Alpay, Türkiye’yi yöneten siyasal kadrolara bırakılan temel alanın, NATO ile geliştirilen ilişkilerde, Somali, Afganistan, Bosna, Kore gibi örneklerde görüleceği gibi emre itaat etmekten öteye geçerek, Suriye ve Irak’ta sorgulayan ve inisiyatif geliştiren bir perspektife imkan tanımadığı gibi, “Avrupa Birliği değerlerinin” sorgulanmasına asla imkan vermediğini belirtti.

Özellikle mülteci politikaları ve terör örgütleriyle geliştirdiği ilişkiler bağlamında Avrupa Birliğinin kıyasıya eleştirilmesinin Almanya, Fransa, Belçika, Avusturya gibi ülkeleri rahatsız ettiğini ve bu ülkelerde yapılan yayınlarda “tek adamlık” eleştirisi üzerinden Erdoğan’ın itibarsızlaştırılmaya çalışılmasına karşın, Atatürk gibi, İnönü gibi halka kök söktüren isimlerin son derece muteber liderler olarak anıldığına dikkat çeken Alpay, Ak Parti iktidarlarının çevre, çözüm süreci ve yolsuzluklarla mücadele gibi alanlarda kimi haklı eleştirilere imkan tanıyan yanlış politikalarına karşın, Ak Parti karşıtı kampanya yürüten bloğun bu argümanları siyaset kurumunu itibarsızlaştırmak ve vesayet odaklarına alan açmak amacıyla kullandığını ifade etti.
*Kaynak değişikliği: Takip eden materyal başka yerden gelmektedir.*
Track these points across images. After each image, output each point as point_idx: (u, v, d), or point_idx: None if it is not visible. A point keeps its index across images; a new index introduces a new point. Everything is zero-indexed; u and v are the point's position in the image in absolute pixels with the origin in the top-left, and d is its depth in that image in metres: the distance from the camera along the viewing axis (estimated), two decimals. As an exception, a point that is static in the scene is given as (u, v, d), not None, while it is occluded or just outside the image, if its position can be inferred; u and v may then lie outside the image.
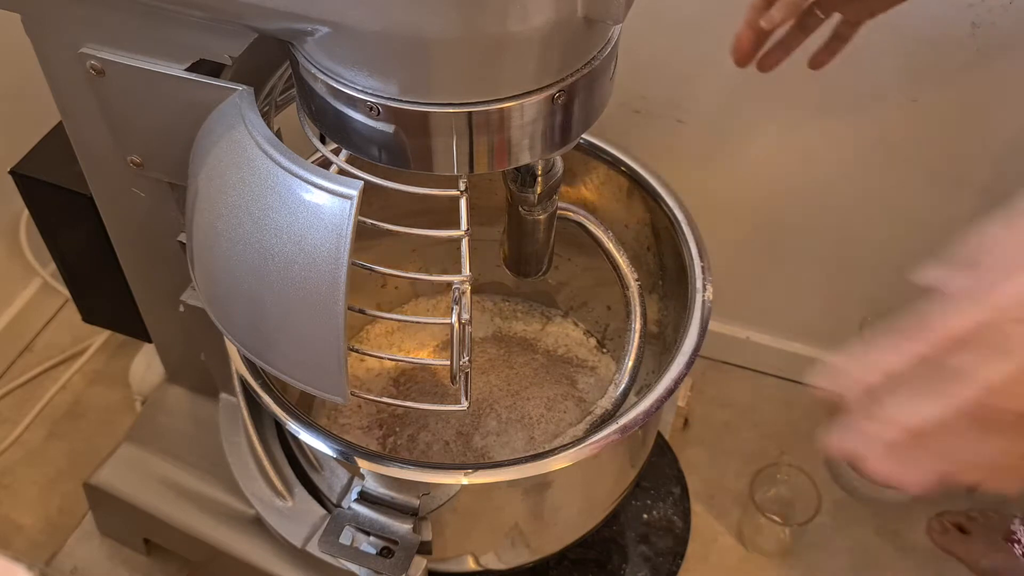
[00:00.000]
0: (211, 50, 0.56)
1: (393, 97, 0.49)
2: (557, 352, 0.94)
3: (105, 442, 1.09)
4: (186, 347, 0.86)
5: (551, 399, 0.88)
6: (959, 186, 0.93)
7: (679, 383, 0.66)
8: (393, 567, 0.64)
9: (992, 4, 0.78)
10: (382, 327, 0.95)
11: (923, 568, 1.03)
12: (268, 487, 0.79)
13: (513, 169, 0.63)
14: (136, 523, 0.93)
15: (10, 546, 1.03)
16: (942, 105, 0.87)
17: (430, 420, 0.87)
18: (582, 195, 0.84)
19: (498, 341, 0.95)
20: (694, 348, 0.68)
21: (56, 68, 0.63)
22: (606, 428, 0.63)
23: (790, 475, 1.03)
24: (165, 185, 0.68)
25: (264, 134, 0.52)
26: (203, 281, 0.59)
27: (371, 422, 0.87)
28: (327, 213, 0.49)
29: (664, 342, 0.80)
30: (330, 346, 0.52)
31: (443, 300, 0.99)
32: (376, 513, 0.66)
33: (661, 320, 0.63)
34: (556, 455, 0.62)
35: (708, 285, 0.71)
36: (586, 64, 0.51)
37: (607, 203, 0.82)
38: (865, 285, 1.06)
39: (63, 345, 1.21)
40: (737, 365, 1.20)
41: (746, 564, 1.03)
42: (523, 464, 0.62)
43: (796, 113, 0.93)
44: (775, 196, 1.02)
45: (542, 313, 0.98)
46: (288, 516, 0.78)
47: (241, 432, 0.82)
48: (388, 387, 0.91)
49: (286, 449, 0.80)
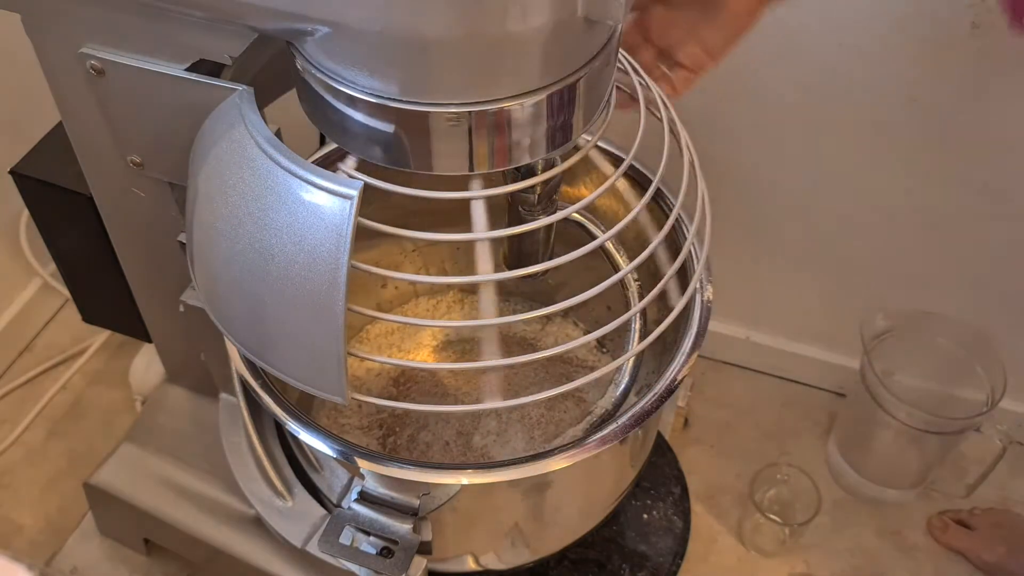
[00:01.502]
0: (211, 50, 0.56)
1: (393, 97, 0.49)
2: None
3: (105, 442, 1.09)
4: (186, 347, 0.86)
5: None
6: (959, 186, 0.93)
7: (679, 383, 0.66)
8: (393, 567, 0.64)
9: (992, 4, 0.78)
10: (382, 327, 0.95)
11: (923, 568, 1.03)
12: (268, 487, 0.79)
13: (513, 169, 0.62)
14: (136, 523, 0.93)
15: (10, 546, 1.03)
16: (942, 105, 0.87)
17: (430, 420, 0.87)
18: (582, 195, 0.84)
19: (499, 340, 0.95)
20: (694, 348, 0.67)
21: (56, 68, 0.63)
22: (606, 428, 0.63)
23: (790, 475, 1.03)
24: (165, 185, 0.68)
25: (264, 134, 0.52)
26: (203, 281, 0.59)
27: (371, 422, 0.87)
28: (327, 213, 0.49)
29: (664, 342, 0.80)
30: (329, 346, 0.52)
31: (443, 300, 0.99)
32: (376, 513, 0.66)
33: (661, 320, 0.63)
34: (556, 455, 0.62)
35: (708, 285, 0.71)
36: (586, 64, 0.51)
37: (607, 203, 0.82)
38: (865, 285, 1.06)
39: (63, 345, 1.21)
40: (737, 365, 1.20)
41: (746, 564, 1.03)
42: (523, 464, 0.62)
43: (796, 112, 0.93)
44: (775, 196, 1.02)
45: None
46: (288, 516, 0.78)
47: (241, 432, 0.82)
48: (388, 387, 0.91)
49: (286, 449, 0.80)
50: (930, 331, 1.02)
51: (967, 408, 0.98)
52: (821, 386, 1.18)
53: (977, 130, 0.88)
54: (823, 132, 0.94)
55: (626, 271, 0.59)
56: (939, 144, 0.90)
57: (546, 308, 0.55)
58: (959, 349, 1.01)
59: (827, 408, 1.17)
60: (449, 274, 0.95)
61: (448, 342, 0.95)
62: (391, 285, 0.95)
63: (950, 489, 1.06)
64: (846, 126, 0.93)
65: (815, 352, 1.16)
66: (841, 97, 0.90)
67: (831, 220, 1.02)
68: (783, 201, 1.02)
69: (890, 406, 0.97)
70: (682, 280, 0.71)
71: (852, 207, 0.99)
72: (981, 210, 0.94)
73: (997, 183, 0.91)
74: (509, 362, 0.56)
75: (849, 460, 1.08)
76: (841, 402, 1.16)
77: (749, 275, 1.08)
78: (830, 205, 1.00)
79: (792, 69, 0.90)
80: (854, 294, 1.07)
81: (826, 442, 1.12)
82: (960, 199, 0.94)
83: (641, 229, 0.81)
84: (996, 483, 1.06)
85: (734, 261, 0.96)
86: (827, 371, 1.16)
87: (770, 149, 0.97)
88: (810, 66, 0.89)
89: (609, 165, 0.79)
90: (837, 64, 0.88)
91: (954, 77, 0.85)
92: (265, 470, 0.78)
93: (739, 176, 1.00)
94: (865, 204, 0.98)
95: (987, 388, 0.99)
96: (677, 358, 0.67)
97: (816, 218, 1.02)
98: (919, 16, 0.82)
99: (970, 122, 0.88)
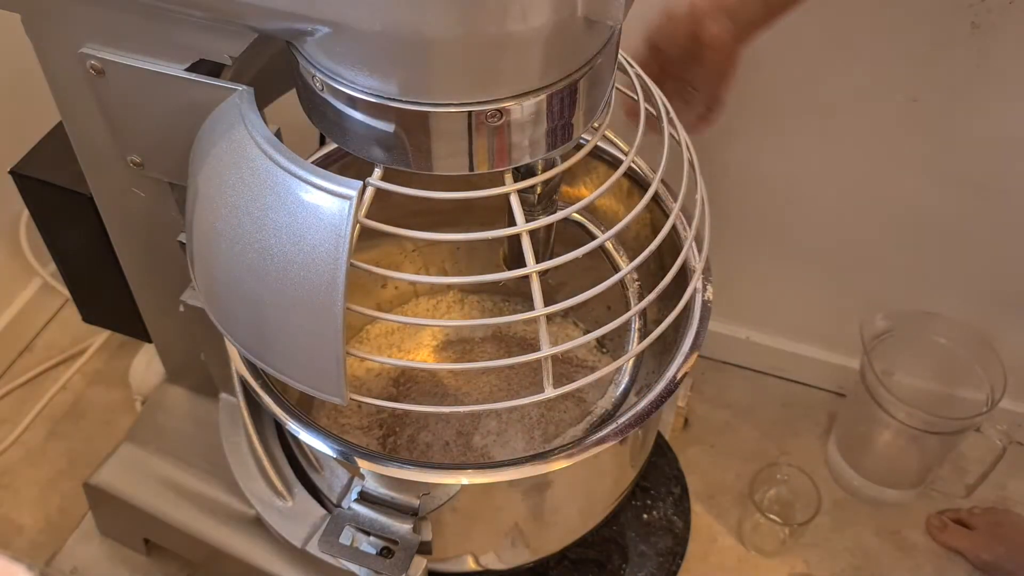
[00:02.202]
0: (211, 50, 0.56)
1: (393, 97, 0.49)
2: (556, 352, 0.94)
3: (105, 442, 1.09)
4: (186, 347, 0.86)
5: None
6: (959, 186, 0.93)
7: (679, 383, 0.66)
8: (393, 567, 0.63)
9: (992, 4, 0.78)
10: (382, 327, 0.95)
11: (923, 568, 1.03)
12: (268, 487, 0.79)
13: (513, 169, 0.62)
14: (136, 523, 0.93)
15: (10, 546, 1.03)
16: (942, 105, 0.87)
17: (430, 420, 0.87)
18: (582, 195, 0.84)
19: (497, 341, 0.95)
20: (693, 347, 0.67)
21: (56, 68, 0.63)
22: (606, 428, 0.63)
23: (790, 475, 1.03)
24: (165, 185, 0.68)
25: (264, 134, 0.52)
26: (203, 281, 0.59)
27: (371, 422, 0.87)
28: (326, 213, 0.49)
29: (664, 342, 0.80)
30: (328, 347, 0.52)
31: (443, 300, 0.99)
32: (376, 513, 0.66)
33: (661, 320, 0.63)
34: (556, 456, 0.62)
35: (708, 285, 0.71)
36: (586, 64, 0.51)
37: (607, 203, 0.82)
38: (865, 285, 1.06)
39: (63, 345, 1.21)
40: (737, 365, 1.21)
41: (746, 564, 1.03)
42: (523, 465, 0.62)
43: (796, 113, 0.93)
44: (775, 196, 1.02)
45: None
46: (288, 516, 0.78)
47: (241, 432, 0.82)
48: (388, 387, 0.91)
49: (286, 449, 0.80)
50: (930, 331, 1.02)
51: (967, 408, 0.98)
52: (821, 386, 1.18)
53: (977, 130, 0.88)
54: (823, 132, 0.94)
55: (626, 271, 0.59)
56: (939, 144, 0.90)
57: (546, 308, 0.55)
58: (959, 349, 1.01)
59: (827, 408, 1.17)
60: (449, 274, 0.95)
61: (448, 342, 0.95)
62: (391, 285, 0.95)
63: (950, 489, 1.06)
64: (846, 126, 0.93)
65: (815, 352, 1.16)
66: (841, 97, 0.90)
67: (831, 220, 1.02)
68: (783, 201, 1.02)
69: (890, 406, 0.97)
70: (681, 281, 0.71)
71: (852, 207, 0.99)
72: (981, 210, 0.94)
73: (997, 183, 0.91)
74: (509, 362, 0.56)
75: (849, 460, 1.08)
76: (841, 402, 1.16)
77: (749, 275, 1.08)
78: (830, 205, 1.00)
79: (792, 69, 0.90)
80: (854, 294, 1.07)
81: (826, 442, 1.12)
82: (960, 199, 0.94)
83: (641, 229, 0.81)
84: (996, 483, 1.06)
85: (734, 261, 0.96)
86: (827, 371, 1.16)
87: (770, 149, 0.97)
88: (810, 66, 0.89)
89: (609, 165, 0.80)
90: (837, 64, 0.88)
91: (954, 77, 0.85)
92: (265, 470, 0.78)
93: (739, 176, 1.00)
94: (865, 204, 0.98)
95: (987, 388, 0.99)
96: (677, 358, 0.67)
97: (816, 218, 1.02)
98: (919, 16, 0.82)
99: (970, 122, 0.88)
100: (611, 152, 0.79)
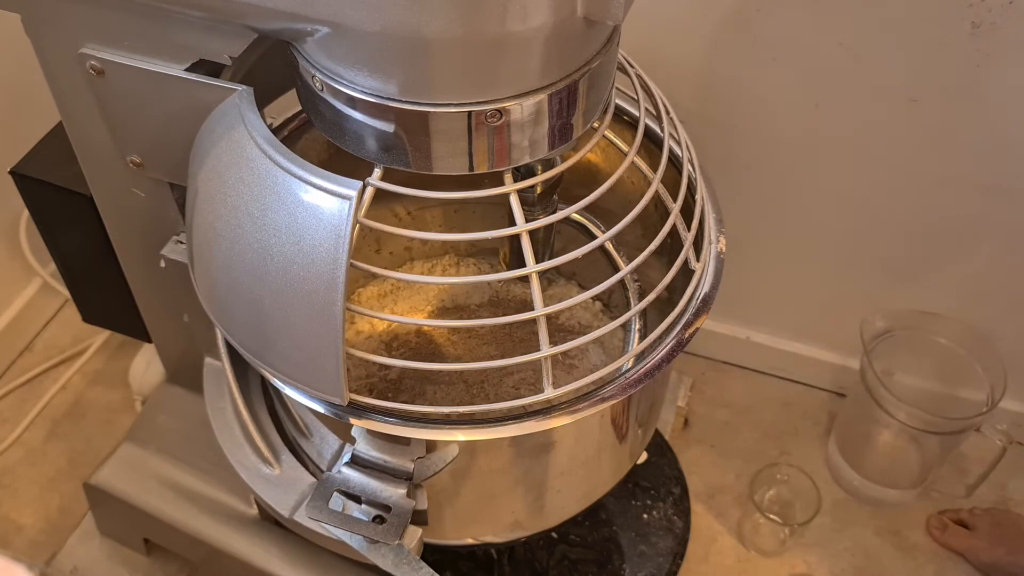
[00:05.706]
0: (211, 50, 0.56)
1: (392, 97, 0.49)
2: (559, 319, 0.90)
3: (105, 442, 1.10)
4: (186, 347, 0.86)
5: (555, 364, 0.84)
6: (959, 186, 0.93)
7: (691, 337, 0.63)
8: (386, 533, 0.60)
9: (992, 4, 0.78)
10: (374, 289, 0.92)
11: (923, 568, 1.03)
12: (254, 453, 0.75)
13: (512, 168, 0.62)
14: (136, 523, 0.93)
15: (10, 546, 1.03)
16: (942, 105, 0.87)
17: (427, 389, 0.85)
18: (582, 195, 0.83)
19: (495, 307, 0.92)
20: (707, 297, 0.65)
21: (56, 68, 0.63)
22: (612, 384, 0.61)
23: (790, 475, 1.03)
24: (165, 185, 0.68)
25: (263, 134, 0.52)
26: (202, 281, 0.59)
27: (360, 386, 0.84)
28: (326, 213, 0.49)
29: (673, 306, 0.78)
30: (328, 347, 0.52)
31: (438, 264, 0.96)
32: (368, 477, 0.62)
33: (671, 285, 0.61)
34: (559, 411, 0.59)
35: (721, 237, 0.69)
36: (586, 64, 0.51)
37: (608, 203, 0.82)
38: (865, 285, 1.06)
39: (63, 345, 1.21)
40: (737, 365, 1.21)
41: (746, 564, 1.03)
42: (524, 420, 0.59)
43: (796, 112, 0.93)
44: (775, 196, 1.02)
45: (544, 275, 0.91)
46: (276, 484, 0.73)
47: (226, 397, 0.78)
48: (380, 350, 0.88)
49: (274, 417, 0.77)
50: (930, 331, 1.02)
51: (967, 408, 0.98)
52: (821, 386, 1.18)
53: (977, 130, 0.88)
54: (823, 132, 0.94)
55: (626, 271, 0.59)
56: (939, 144, 0.90)
57: (546, 308, 0.55)
58: (959, 349, 1.01)
59: (827, 408, 1.17)
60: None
61: (444, 308, 0.93)
62: (385, 251, 0.93)
63: (950, 489, 1.06)
64: (846, 126, 0.93)
65: (815, 352, 1.16)
66: (841, 97, 0.90)
67: (831, 220, 1.02)
68: (783, 201, 1.02)
69: (890, 406, 0.97)
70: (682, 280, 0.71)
71: (852, 207, 0.99)
72: (981, 210, 0.94)
73: (997, 183, 0.91)
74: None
75: (849, 460, 1.08)
76: (841, 402, 1.16)
77: (749, 275, 1.08)
78: (830, 205, 1.00)
79: (792, 69, 0.90)
80: (854, 294, 1.07)
81: (826, 442, 1.12)
82: (960, 199, 0.94)
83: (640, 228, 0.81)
84: (996, 483, 1.06)
85: (734, 261, 0.95)
86: (827, 371, 1.16)
87: (770, 149, 0.97)
88: (810, 66, 0.89)
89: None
90: (837, 64, 0.88)
91: (954, 77, 0.85)
92: (251, 435, 0.75)
93: (738, 176, 1.00)
94: (865, 204, 0.98)
95: (987, 388, 0.99)
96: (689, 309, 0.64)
97: (816, 218, 1.02)
98: (919, 16, 0.82)
99: (970, 122, 0.88)
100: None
15 Temmuz direnişi üzerinden nemalanmaya çalışan kemalist, sol, liberal gibi kesimlerin hiçbirinin o gece sokakta olmadığını hatırlatan Alpay, şayet darbeciler için bir “siyasi kanattan” söz edilecekse -“pelikancıların” aksine- bu kesimleri temsil eden CHP ve HDP’nin içerisinde aranması gerektiğini iddia etti. Alpay, buna karşın Devlet Bahçeli’nin duruşunun takdir edilmesi gerektiğini belirtti.

Alpay, söz konusu girişimin amacına ulaşması durumunda olası sonuçları şu şekilde sıraladı.

“Türkiye güneyinden kuşatılacak, NATO’nun uç beyliği olacak, müslümanların kazanımları ellerinden alınacaktı. Suriye halkı, Esed-İşid-PKK üçgeninde preslenecek, Kuzey Irak’ta Barzani karşıtı hamleler hızlanacaktı.”

Darbe girişiminin bertaraf edilmesinin en önemli sonuçlarını ise, ”müslümanların maslahatının korunmasına yönelik önemli bir adım, Irak, Suriye ve Balkanlar’da yaşayan müslümanlar için rahat bir nefes” olarak tanımlayan Alpay, son olarak o gece Şam, İsrail, Sisi, Suriye’de ki İran Askerleri tarafından yapılan sevinç gösterilerine dikkat çekti.

Konferans daha sonra soru-cevap faslı ile sona erdi.